== SUPPLIED DATA

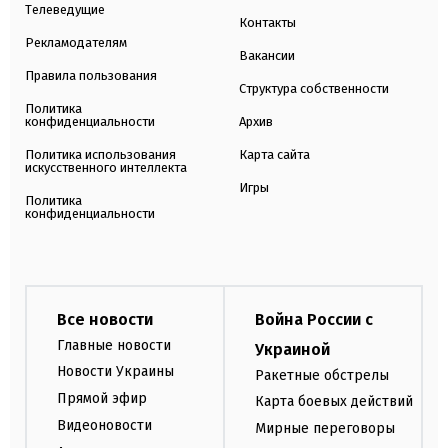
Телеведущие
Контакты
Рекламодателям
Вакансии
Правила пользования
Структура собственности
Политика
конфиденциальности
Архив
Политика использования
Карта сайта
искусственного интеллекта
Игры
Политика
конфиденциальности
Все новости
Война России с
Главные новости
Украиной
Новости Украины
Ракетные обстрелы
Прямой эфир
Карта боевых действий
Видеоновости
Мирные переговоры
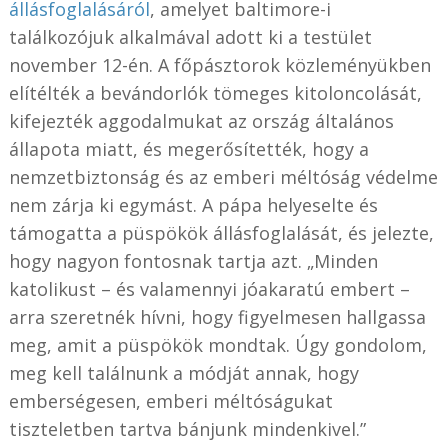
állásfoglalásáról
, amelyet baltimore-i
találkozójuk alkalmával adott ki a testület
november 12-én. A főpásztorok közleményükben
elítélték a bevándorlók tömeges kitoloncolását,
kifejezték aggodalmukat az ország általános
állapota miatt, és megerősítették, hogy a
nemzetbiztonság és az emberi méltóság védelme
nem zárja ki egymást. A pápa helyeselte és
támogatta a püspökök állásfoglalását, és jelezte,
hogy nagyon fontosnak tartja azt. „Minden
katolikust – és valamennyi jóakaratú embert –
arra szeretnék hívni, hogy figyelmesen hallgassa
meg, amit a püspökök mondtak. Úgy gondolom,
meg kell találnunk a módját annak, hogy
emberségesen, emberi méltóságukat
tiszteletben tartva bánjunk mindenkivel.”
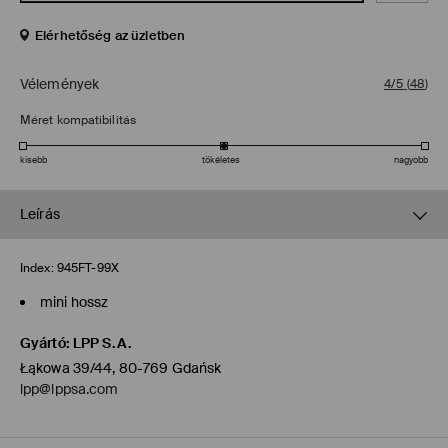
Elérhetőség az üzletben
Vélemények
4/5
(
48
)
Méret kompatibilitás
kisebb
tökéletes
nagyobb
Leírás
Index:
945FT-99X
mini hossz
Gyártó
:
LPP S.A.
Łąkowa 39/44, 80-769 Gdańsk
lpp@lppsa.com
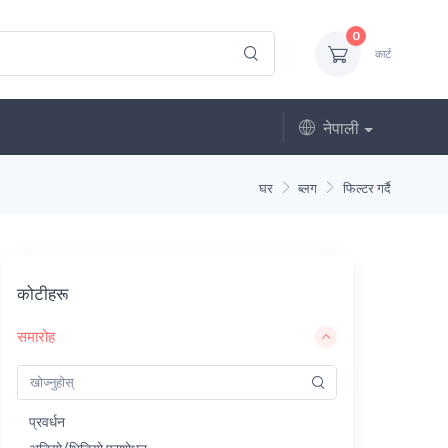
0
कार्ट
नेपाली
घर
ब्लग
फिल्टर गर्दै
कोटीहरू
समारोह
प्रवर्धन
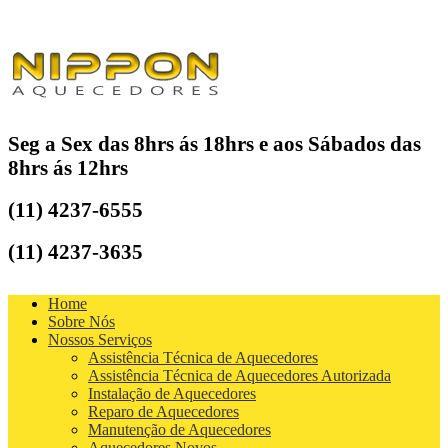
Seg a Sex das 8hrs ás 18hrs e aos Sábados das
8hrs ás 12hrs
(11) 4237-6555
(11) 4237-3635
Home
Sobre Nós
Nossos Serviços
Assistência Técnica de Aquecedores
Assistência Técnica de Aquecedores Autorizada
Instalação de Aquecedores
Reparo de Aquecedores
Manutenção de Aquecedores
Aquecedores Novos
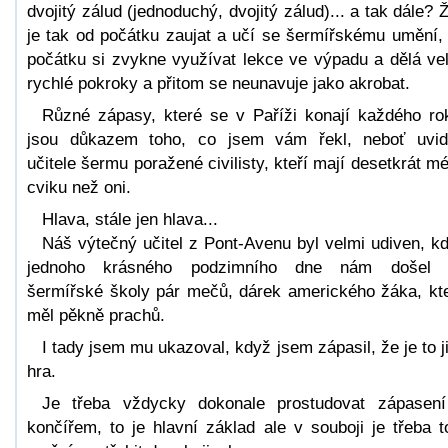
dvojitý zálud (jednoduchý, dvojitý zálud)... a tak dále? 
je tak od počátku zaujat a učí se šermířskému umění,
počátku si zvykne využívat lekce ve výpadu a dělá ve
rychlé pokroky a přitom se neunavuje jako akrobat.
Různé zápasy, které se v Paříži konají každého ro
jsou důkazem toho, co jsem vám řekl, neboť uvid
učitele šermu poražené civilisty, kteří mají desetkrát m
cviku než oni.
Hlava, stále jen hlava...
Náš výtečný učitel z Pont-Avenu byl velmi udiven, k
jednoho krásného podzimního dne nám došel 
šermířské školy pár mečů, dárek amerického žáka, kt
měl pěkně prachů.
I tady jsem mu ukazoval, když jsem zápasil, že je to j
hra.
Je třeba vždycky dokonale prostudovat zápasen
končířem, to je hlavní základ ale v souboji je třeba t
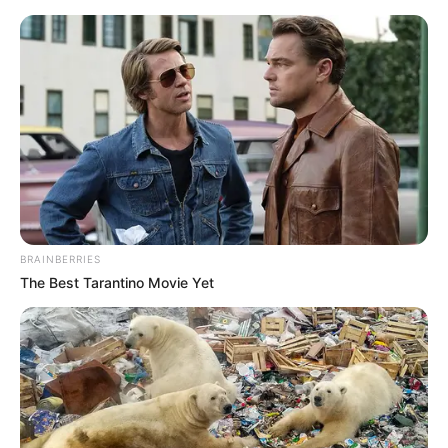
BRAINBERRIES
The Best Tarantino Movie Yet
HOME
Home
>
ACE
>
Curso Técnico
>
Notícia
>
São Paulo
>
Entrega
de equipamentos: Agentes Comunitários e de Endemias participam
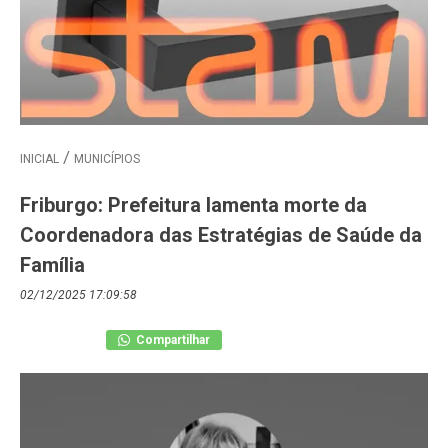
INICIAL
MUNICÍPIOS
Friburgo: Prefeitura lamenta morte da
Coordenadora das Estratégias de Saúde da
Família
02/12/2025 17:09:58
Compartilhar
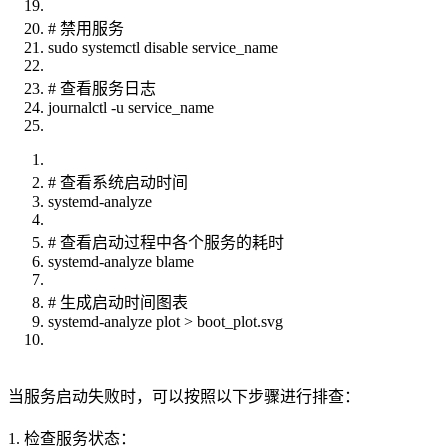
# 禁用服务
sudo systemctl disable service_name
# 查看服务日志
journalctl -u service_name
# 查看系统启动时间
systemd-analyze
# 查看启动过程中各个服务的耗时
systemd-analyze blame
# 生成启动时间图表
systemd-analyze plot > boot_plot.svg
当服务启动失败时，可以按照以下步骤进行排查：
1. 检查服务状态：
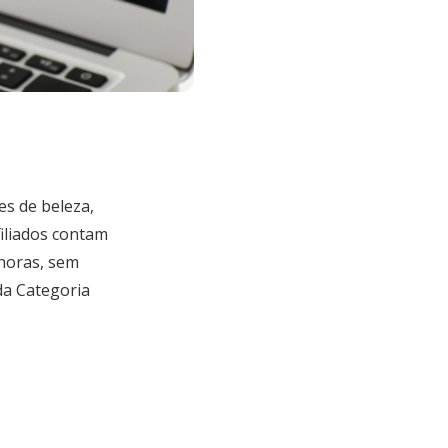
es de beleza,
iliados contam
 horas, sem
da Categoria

====

_ACTIVITY:_ Reproduce verbatim the lines of the material above, beginning with its first line and ending with the line that contains "Видеоновости"; skip pictures.

_SOLUTION TO THIS PROBLEM:_
Телеведущие
Контакты
Рекламодателям
Вакансии
Правила пользования
Структура собственности
Политика
конфиденциальности
Архив
Политика использования
Карта сайта
искусственного интеллекта
Игры
Политика
конфиденциальности
Все новости
Война России с
Главные новости
Украиной
Новости Украины
Ракетные обстрелы
Прямой эфир
Карта боевых действий
Видеоновости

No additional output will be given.